Части упражнения:
A – Как называлась маленькая книга, изданная на обоях, согласно отрывку о Давиде Бурлюке?
B – Продолжите отрывок о Давиде Бурлюке, начав сразу после его последнего предложения.

Фрагмент документа:
------
Он много слышал, много видел, уши его привыкли к шуму, глаз к непрерывному раздражению. В то время художники были красноречивы. Картины уже начали выходить с предисловием. Художники спорили сами с собой. Он пришел, Давид, через картины, выставленные на выставке со скромным названием «Венок», к выставке «Ослиный хвост».
Осел выставки не был родственником ослиц Сауловых.
В 1910 году появился пламенный манифест «школы эксцессивистов». Манифест был подписан звучным, доныне еще никому не известным именем Иоахима-Рафаэля Боронали и гласил следующее:
«Чрезмерность во всем – это сила, единственная сила! Солнце никогда не может быть слишком жарким, небо слишком зеленым, отдаленное море слишком красным, сумерки слишком черными… Истребим бессмысленные музеи! Долой постыдную рутину ремесленников, изготовляющих конфетные коробки вместо картин! Не нужно ни линий, ни рисунка, ни ремесла, но да здравствует ослепительная фантазия и воображение!»
Уже не хватало красок. В картины начали вводить вещи. На выставке Ларионов окружил вещами и красками вентилятор. Вентилятор был электрический, его включили, он завертелся, и художник очарованно стоял перед картиной, вобравшей в себя движение.
Давид Бурлюк вырос в степи, около Таврии, в семье управляющего большим имением. В семье было мало денег, но корму было много. И он, братья его и сестра – все рисовали. У них была даже своя скульптурная галерея: каменная баба, найденная на кургане. Они привезли ее потом в Москву, когда отец потерял место. Но дальнейшее передвижение этой семейной драгоценности оказалось не по средствам.
Каменная баба, по ошибке приехавшая в Москву, застряла на Настасьинском переулке, около сарая, в котором собирались ученики художественного училища.
Одноглазый Давид Бурлюк привез с собой новости. У него были провинциальные друзья. Он знал Хлебникова, человека из Астрахани, поэта и философа, он знал авиатора с Камы – Василия Каменского. Он знал Гуро-прозаика.
На обоях они издали маленькую книгу с названием несколько загадочным – «Садок судей».
Виктор Хлебников называл себя Велимиром. Он был знаком с Вячеславом Ивановым, ходил в его квартиру в Петербурге. Он был знаком с «Цехом поэтов». Там его прочли и почти не увидали.
Будущее увидеть трудно. Когда в Европе не было книгопечатания, пороха и компаса, Марко Поло долго жил в Китае и окитаился. Он даже потом в Персию привез не только китайскую царевну, но и китайские бумажные деньги и, кажется, этим вызвал восстание. Когда Марко Поло писал о Китае для итальянцев, то он написал им о том, что в Китае есть горящие камни и извозчики. Но о книгопечатании не вспомнил.
Если бы нас завтра отправили на пятьдесят лет вперед, многие привезли бы из будущего наше прошлое.
Хлебникова пропустили в литературе, хотя он уже был готовым художником. Он весь трепетал будущим.
Будущее живет в нас самих под своими противоречиями. Оно живет в нас путем, по которому мы к нему течем или восходим.
------
Предоставленный материал:
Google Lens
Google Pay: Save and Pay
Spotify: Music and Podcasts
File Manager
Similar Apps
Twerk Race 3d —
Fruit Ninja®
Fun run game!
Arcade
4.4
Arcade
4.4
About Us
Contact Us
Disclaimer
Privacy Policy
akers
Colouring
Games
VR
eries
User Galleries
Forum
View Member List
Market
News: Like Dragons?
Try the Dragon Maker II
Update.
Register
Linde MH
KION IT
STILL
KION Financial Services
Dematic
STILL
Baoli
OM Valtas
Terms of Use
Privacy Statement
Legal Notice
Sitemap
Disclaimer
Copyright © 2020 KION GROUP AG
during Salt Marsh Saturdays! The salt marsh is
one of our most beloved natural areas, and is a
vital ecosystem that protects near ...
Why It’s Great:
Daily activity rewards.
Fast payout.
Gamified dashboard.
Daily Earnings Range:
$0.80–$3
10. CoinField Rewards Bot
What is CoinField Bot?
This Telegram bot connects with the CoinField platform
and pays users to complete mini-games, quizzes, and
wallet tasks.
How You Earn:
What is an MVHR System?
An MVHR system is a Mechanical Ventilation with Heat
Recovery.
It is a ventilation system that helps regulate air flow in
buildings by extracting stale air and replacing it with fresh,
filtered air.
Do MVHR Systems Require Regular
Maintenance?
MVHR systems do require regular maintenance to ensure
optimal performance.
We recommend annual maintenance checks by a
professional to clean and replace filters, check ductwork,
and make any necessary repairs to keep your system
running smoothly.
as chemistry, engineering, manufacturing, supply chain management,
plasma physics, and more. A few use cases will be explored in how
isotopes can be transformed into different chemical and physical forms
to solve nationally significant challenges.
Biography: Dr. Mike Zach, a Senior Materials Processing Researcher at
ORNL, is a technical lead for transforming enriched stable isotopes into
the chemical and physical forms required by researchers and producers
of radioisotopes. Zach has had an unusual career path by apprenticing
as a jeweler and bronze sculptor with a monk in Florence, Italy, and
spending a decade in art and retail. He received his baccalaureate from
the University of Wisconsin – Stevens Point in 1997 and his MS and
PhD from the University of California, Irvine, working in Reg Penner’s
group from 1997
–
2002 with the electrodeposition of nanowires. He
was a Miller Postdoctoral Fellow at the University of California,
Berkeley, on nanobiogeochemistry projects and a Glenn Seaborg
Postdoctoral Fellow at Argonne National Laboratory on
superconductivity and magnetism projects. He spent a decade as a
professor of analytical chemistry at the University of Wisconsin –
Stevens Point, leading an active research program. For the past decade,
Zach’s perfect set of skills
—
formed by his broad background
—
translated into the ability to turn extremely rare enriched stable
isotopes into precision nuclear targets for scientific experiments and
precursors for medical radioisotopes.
------
Ответы к заданиям:
A – «Садок судей».

B –
Хлебников судил свое время, он разбирал современную ему литературу и писал, что Арцыбашев и Мережковский, Андреев, Сологуб и Ремизов говорят, что наша жизнь – ужас, а Народная песнь говорит, что жизнь – красота. Это Сологуб – гробокопатель и Арцыбашев и Андреев проповедуют смерть. А Народная песнь – жизнь.
Хлебников говорил, что русская книга и русская песнь оказались в разных станах.
Хлебников ощущал будущее. Он писал о будущей войне и будущем разрушении государства, определяя срок этого крушения годом 1917 («Учитель и ученик»). Он говорил о восстании вещей, о том, что трубы вместе с годами, на них написанными, и вместе с дымом над ними двинутся на город, что Тучков мост отпадет от берега, что железные пути сорвутся с дороги, что в нашей жизни, как в мякоти, созрели иные семена. Начинается новое восстание, новый разлив, и на нем поплывет, прижимая к груди подушку, обезумевшее дитя.
Так поплывет, как плыл потом белым медведем на льдине, гребя лапой, через десятилетия Маяковский в поэме «Про это».
В мире Бурлюка, в мире живописца, все было уже расчалено.
Когда на реке весною спадает вода и садятся на мель плоты, то рубят на плотах прутяные связи, соединяющие бревна.
Расчаленные бревна, обгоняя друг друга, толкая друг друга, сплескиваясь волною, снимаются с мели и плывут к морю.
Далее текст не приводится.